#### TASK DATA ####

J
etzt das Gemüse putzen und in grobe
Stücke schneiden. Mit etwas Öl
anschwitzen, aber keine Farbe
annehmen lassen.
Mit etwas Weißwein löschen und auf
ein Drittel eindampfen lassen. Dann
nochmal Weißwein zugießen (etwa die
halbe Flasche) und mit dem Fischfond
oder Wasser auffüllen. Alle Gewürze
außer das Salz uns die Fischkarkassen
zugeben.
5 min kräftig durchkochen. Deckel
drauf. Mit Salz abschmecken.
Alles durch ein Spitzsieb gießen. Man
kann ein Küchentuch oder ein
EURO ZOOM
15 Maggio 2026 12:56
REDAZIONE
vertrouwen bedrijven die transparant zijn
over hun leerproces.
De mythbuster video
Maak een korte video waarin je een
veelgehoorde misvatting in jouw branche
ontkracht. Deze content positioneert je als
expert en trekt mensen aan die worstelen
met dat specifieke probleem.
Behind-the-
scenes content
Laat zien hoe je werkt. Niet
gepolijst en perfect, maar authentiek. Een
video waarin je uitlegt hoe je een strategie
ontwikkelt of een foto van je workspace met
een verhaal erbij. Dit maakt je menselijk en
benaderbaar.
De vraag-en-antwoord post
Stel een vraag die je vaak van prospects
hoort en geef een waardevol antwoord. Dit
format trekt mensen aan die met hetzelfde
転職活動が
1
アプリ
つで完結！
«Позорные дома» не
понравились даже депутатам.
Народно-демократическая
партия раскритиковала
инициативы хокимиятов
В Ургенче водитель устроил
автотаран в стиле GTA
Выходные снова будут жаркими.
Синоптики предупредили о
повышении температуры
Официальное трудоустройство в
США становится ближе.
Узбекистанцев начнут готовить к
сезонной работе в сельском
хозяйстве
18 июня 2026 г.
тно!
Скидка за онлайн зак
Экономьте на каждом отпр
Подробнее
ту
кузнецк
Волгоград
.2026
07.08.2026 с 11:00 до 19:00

####

WHAT NEEDS TO BE DONE: Please copy every line of the items above word for word, leaving nothing out and changing nothing.

FINISHED TASK:
J
etzt das Gemüse putzen und in grobe
Stücke schneiden. Mit etwas Öl
anschwitzen, aber keine Farbe
annehmen lassen.
Mit etwas Weißwein löschen und auf
ein Drittel eindampfen lassen. Dann
nochmal Weißwein zugießen (etwa die
halbe Flasche) und mit dem Fischfond
oder Wasser auffüllen. Alle Gewürze
außer das Salz uns die Fischkarkassen
zugeben.
5 min kräftig durchkochen. Deckel
drauf. Mit Salz abschmecken.
Alles durch ein Spitzsieb gießen. Man
kann ein Küchentuch oder ein
EURO ZOOM
15 Maggio 2026 12:56
REDAZIONE
vertrouwen bedrijven die transparant zijn
over hun leerproces.
De mythbuster video
Maak een korte video waarin je een
veelgehoorde misvatting in jouw branche
ontkracht. Deze content positioneert je als
expert en trekt mensen aan die worstelen
met dat specifieke probleem.
Behind-the-
scenes content
Laat zien hoe je werkt. Niet
gepolijst en perfect, maar authentiek. Een
video waarin je uitlegt hoe je een strategie
ontwikkelt of een foto van je workspace met
een verhaal erbij. Dit maakt je menselijk en
benaderbaar.
De vraag-en-antwoord post
Stel een vraag die je vaak van prospects
hoort en geef een waardevol antwoord. Dit
format trekt mensen aan die met hetzelfde
転職活動が
1
アプリ
つで完結！
«Позорные дома» не
понравились даже депутатам.
Народно-демократическая
партия раскритиковала
инициативы хокимиятов
В Ургенче водитель устроил
автотаран в стиле GTA
Выходные снова будут жаркими.
Синоптики предупредили о
повышении температуры
Официальное трудоустройство в
США становится ближе.
Узбекистанцев начнут готовить к
сезонной работе в сельском
хозяйстве
18 июня 2026 г.
тно!
Скидка за онлайн зак
Экономьте на каждом отпр
Подробнее
ту
кузнецк
Волгоград
.2026
07.08.2026 с 11:00 до 19:00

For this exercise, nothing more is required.